III. İLK DERECE MAHKEMESİ KARARI
İlk Derece Mahkemesinin 12.04.2019 tarih, 2017/138 E. ve 2019/231 K. sayılı kararıyla; taraflar arasında 11.04.2012 tarihli taşınmaz satım sözleşmesi imzalandığı, tarafların ticari defterleri üzerinde yapılan bilirkişi incelemesi sonucunda tarafların birbirleri ile ticari ilişkisi hakkında herhangi bir muhasebe kaydının bulunmadığının tespit edildiği, tarafların tacir olması nedeniyle davacı tarafın 300.000,00 euro leasing kredi kullanım masrafının tahmini olarak sözleşmeye yazıldığı, fazla kesilen miktarın davacı tarafa ödeneceğinin sözlü olarak taahhüt edildiği iddialarının yazılı delillerle kanıtlanamaması nedeniyle dinlenemeyeceği gerekçesiyle davanın reddine karar verilmiştir.

IV. İSTİNAF
A. İstinaf Yoluna Başvuranlar
İlk Derece Mahkemesinin yukarıda belirtilen kararına karşı süresi içinde davacı vekili istinaf başvurusunda bulunmuştur.

B. Gerekçe ve Sonuç
Bölge Adliye Mahkemesinin 16.06.2020 tarih, 2019/1469 E. ve 2020/685 K. sayılı kararıyla; taraflar arasındaki sözleşmeye göre taşınmazın satış bedelinin 1.150.000,00 euro olduğu ve davalının bu bedelin 850.000,00 euroluk kısmını leasing kredisi kullanarak ödeyeceği, sözleşmenin 5 inci maddesine göre belirtilen tutarda kullanılan kredi sebebiyle yapılacak olan tapu masrafı ve KDV’nin davacının yükümlülüğünde olduğu, ancak davalı tarafın sözleşmeye aykırı davranarak bu tutarda fazla kredi kullandığı, sözleşmede belirtilen tutarda kredi kullanılsaydı ödenecek tapu masrafı ve KDV tutarının 194.028,80 euro olacağı, davalı tarafın sözleşmede yazan miktardan fazla kredi kullanıp harç, KDV ve masrafı arttırmasının kendi lehine sebepsiz zenginleşme teşkil edeceği ve aradaki farkın davacıya iadesi gerektiği gerekçesiyle davacı vekilinin istinaf başvurusunun kabulü ile İlk Derece Mahkemesi kararının kaldırılmasına, esas hakkında yeniden hüküm tesis edilmek suretiyle davanın kabulüne karar verilmiştir.

——————

Talep: Yukarıdaki belge alıntısında Bölge Adliye Mahkemesi, taraflar arasındaki sözleşmeye göre taşınmazın satış bedelini kaç euro olarak belirtiyor?

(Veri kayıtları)
——————

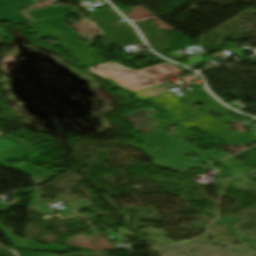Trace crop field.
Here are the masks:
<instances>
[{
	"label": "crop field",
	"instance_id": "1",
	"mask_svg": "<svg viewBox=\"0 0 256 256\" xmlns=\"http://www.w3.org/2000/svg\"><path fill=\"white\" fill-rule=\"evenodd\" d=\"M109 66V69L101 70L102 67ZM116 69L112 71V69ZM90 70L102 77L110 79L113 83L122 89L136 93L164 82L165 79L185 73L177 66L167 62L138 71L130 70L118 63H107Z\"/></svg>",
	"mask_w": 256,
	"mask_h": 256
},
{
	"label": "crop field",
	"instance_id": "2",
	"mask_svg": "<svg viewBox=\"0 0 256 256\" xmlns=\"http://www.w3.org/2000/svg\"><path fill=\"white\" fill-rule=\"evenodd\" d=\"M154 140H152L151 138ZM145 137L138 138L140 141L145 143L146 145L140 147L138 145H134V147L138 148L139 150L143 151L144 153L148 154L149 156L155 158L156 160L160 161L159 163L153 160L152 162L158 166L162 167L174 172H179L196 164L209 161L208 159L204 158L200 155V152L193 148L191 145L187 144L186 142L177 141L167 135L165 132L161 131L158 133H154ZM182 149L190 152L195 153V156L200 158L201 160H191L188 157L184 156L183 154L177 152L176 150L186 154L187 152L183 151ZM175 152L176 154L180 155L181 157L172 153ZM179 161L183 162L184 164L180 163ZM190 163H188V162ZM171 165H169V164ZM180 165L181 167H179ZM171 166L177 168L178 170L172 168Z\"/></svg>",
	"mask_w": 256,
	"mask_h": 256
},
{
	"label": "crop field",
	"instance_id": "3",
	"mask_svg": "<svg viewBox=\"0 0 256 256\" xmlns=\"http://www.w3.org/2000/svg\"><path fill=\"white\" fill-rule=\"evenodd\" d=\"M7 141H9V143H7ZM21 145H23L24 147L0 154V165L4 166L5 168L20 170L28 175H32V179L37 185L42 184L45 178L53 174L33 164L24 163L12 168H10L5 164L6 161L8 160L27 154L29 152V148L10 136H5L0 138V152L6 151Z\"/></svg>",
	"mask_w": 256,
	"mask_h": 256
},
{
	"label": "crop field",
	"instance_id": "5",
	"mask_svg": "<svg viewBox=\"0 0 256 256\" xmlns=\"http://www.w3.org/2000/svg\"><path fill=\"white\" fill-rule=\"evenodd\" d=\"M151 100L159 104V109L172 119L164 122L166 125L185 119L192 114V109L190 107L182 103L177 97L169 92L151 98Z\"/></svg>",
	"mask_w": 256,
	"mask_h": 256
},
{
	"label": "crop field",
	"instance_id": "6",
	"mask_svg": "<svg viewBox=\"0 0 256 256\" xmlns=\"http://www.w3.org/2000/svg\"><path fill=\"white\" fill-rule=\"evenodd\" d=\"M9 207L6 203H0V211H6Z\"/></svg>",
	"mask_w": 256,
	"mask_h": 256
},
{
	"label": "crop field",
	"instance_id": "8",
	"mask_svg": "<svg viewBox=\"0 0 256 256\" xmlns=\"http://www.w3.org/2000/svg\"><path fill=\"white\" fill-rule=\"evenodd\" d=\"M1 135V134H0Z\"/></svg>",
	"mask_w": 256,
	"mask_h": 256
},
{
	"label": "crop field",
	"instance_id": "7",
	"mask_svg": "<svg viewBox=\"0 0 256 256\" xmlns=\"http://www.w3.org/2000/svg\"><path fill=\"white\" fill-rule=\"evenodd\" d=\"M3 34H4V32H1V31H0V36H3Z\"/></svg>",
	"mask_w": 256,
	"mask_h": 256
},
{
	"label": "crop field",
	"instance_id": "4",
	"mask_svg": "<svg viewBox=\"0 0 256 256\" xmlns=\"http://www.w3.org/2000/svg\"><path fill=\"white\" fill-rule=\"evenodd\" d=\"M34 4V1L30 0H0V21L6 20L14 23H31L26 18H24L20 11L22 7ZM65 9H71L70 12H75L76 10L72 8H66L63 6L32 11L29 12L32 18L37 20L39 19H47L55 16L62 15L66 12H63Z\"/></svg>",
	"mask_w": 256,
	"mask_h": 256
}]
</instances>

——————

Tam çözüm: 1.150.000,00 euro.